I strip out of my power suit, and shower in an attempt to wash the yucky post-arousal stickiness away. While I’m at it, I cut the tracts away, take out the weave, and undo the braids on my scalp. I wash out a week’s worth of product, condition it, then take a dollop of mousse and work it through my hair. When it dries, it’ll be in tiny ringlets that frame my shoulders, not the curtain of hair which touched my ass for three months.
I take the bus to my mom’s to get the Benjamin I asked to borrow from her.
“Keisha, why do you need to borrow money when you just got paid, today?” She asks. She narrows her eyes at me. “You’re not on that shit, are you?”
I glower at her. Then step closer. “Mama, look at m
y pupils,” I say. “Do they look like I’m on any shit?”
“Watch your mouth, girl. I’m still your mama,” she says, but steps forward, and looks deep into my eyes anyway. “Well, I asked you a question.”
“I left my purse in this rich dude’s office where I had an appointment today about the record store,” I say. The truth never hurt anybody she likes to say, so I give her as much of it as necessary.

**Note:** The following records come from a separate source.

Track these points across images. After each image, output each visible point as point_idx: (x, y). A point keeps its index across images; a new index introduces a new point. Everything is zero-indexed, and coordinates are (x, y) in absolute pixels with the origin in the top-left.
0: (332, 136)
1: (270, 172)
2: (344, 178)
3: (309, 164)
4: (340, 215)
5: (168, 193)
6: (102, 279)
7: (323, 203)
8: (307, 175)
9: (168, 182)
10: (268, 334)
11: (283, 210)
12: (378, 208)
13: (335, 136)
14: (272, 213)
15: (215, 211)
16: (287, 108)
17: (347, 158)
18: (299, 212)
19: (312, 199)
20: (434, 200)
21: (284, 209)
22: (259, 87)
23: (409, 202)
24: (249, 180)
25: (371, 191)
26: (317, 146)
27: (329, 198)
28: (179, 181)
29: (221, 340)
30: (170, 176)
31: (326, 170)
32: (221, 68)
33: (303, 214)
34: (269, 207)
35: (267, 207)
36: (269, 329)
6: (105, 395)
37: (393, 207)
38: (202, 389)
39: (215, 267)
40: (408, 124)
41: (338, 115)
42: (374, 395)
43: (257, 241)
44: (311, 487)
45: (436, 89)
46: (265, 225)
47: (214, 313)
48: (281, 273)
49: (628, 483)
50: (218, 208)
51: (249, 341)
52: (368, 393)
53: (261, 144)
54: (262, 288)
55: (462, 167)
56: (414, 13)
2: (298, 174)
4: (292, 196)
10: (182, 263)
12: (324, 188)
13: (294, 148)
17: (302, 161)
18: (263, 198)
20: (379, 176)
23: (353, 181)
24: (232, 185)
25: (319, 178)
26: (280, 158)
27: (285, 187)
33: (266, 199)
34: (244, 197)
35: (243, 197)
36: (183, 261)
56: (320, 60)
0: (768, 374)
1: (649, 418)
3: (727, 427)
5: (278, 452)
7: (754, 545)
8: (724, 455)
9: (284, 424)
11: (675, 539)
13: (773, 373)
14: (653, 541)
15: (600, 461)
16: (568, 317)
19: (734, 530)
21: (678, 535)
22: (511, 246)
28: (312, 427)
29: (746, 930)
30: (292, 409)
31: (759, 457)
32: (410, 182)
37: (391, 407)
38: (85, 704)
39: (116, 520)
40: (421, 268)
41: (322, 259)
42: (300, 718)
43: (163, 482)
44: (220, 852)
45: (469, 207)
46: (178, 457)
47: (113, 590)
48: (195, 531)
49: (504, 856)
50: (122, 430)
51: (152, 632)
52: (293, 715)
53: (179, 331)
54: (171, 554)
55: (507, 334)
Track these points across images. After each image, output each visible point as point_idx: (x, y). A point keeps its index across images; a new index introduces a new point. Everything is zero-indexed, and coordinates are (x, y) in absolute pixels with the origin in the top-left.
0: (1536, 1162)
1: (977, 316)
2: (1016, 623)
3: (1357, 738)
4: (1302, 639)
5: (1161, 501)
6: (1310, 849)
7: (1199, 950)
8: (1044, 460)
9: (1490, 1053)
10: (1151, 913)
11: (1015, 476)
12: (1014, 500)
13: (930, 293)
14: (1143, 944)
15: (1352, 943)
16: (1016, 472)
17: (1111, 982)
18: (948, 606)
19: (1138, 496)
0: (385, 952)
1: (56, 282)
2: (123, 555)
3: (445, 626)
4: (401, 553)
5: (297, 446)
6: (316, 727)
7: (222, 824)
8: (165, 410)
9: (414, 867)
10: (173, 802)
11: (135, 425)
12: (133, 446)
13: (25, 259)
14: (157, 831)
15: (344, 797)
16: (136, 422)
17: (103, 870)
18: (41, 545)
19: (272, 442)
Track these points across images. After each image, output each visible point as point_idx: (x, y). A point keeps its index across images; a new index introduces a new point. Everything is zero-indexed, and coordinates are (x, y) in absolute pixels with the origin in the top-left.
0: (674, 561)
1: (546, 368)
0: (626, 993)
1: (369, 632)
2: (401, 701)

“Why didn’t you try to get it back?”
“Because he left his office, and I don’t know his cell phone or his home number. I’ll call his assistant on Monday and get it,” I say, not at all sure that’s going to happen. Tristan carried that cheap-assed purse under his arm like he wasn’t about to give it back without making some kind of trade for it. If that weren’t the case, he would’ve had Darryl leave it with Mrs. Dobbs to give back to me.
I didn’t want to think about what he might have in mind, given that soul-swiping kiss he laid on my ass. And I wasn’t about to prostitute for a $35 Prada replica. I could get a new driver’s license and debit card, and I have an unused credit card at home that I can activate. No Big.
Mama reached into her bosom and took five wrinkled-assed twenties out of an ancient leather coin purse.
“When will you pay me back?” She asks.
I roll my eyes. “You know I’m good for it.”
I’m on the bus headed back to my duplex when my cell phone rings. It’s Jada. I don’t want to pick up, but that might make her suspicious, so I answer.
“Keisha! How did it go with White?” I can hear the rhythmic pinging of slot machines, music, and people murmuring in the background from her end. “I was worried when you didn’t call me right after the meeting.”
“Oh, I’m sealing the deal next Friday night at Wicked.” I will try to do that, just not with Tristan White, but she doesn’t have to know that.